Thermal structure of an exoplanet atmosphere from phase-resolved emission spectroscopy
Kevin B. Stevenson, Jean-Michel Desert, Michael R. Line, Jacob L., Bean, Jonathan J. Fortney, Adam P. Showman, Tiffany Kataria, Laura Kreidberg,, Peter R. McCullough, Gregory W. Henry, David Charbonneau, Adam Burrows, Sara, Seager, Nikku Madhusudhan, Michael H. Williamson

TL;DR
This study uses phase-resolved emission spectroscopy from Hubble to map the thermal structure of the highly-irradiated exoplanet WASP-43b, revealing significant temperature variations and atmospheric properties.
Contribution
It provides the first detailed thermal map of WASP-43b's atmosphere using phase-curve data, highlighting temperature variations and hot-spot offsets.
Findings
Large day-night temperature differences at all altitudes
Temperature decreases monotonically with pressure
Derived Bond albedo of approximately 0.18
Abstract
Exoplanets that orbit close to their host stars are much more highly irradiated than their Solar System counterparts.
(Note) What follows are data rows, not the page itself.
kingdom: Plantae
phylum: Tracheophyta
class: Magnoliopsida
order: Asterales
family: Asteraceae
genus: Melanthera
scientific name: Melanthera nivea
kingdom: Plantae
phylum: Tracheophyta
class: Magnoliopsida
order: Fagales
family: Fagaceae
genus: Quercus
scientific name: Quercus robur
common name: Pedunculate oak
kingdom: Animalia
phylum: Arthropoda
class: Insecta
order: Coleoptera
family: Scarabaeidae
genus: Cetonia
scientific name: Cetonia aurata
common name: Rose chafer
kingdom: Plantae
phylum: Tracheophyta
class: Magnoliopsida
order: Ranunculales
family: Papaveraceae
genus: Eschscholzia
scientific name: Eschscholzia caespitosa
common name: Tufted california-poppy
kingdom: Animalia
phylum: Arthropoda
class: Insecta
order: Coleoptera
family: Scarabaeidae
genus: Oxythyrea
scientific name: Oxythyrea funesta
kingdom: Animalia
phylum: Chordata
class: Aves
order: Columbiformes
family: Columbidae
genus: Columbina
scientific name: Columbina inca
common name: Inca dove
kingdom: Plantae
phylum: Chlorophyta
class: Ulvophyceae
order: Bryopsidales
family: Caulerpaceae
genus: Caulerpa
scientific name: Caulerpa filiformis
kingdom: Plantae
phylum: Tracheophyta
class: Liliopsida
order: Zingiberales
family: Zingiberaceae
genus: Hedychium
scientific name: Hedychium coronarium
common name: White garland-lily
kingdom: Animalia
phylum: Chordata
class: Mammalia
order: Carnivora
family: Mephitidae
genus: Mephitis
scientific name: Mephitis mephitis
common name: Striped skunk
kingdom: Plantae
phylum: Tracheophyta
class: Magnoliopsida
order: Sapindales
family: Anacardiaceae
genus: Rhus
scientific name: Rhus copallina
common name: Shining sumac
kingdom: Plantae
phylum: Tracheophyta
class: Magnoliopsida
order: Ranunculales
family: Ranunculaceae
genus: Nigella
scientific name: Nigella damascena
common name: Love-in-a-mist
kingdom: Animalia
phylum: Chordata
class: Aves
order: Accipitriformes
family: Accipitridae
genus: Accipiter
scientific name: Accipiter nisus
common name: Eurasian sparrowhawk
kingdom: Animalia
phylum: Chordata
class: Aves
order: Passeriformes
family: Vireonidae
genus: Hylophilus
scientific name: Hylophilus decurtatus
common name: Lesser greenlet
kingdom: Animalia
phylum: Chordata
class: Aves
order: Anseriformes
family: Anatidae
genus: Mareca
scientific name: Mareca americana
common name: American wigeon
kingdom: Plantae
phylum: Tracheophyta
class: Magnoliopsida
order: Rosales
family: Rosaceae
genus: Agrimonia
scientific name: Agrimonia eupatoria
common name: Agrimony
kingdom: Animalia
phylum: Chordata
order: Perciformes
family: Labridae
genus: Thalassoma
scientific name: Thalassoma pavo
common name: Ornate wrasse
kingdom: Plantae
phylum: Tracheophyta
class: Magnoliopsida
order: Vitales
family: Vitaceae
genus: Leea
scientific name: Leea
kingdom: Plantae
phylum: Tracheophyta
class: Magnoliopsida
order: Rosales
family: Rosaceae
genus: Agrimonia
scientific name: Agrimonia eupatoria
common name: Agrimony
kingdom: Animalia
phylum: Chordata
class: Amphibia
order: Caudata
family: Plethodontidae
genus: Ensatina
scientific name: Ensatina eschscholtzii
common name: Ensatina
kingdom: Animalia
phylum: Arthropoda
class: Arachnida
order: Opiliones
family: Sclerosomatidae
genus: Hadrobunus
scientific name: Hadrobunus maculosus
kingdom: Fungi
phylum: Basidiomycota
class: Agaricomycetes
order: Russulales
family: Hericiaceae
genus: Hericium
Understanding the thermal structures and appearances of these planets requires investigating how their atmospheres respond to such extreme stellar forcing. We present spectroscopic thermal emission measurements as a function of orbital phase ("phase-curve observations") for the highly-irradiated exoplanet WASP-43b spanning three full planet rotations using the Hubble Space Telescope. With these data, we construct a map of the planet's atmospheric thermal structure, from which we find large day-night temperature variations at all measured altitudes and a monotonically decreasing temperature with pressure at all longitudes. We also derive a Bond albedo of 0.18 +0.07,-0.12 and an altitude dependence in the hot-spot offset relative to the substellar point.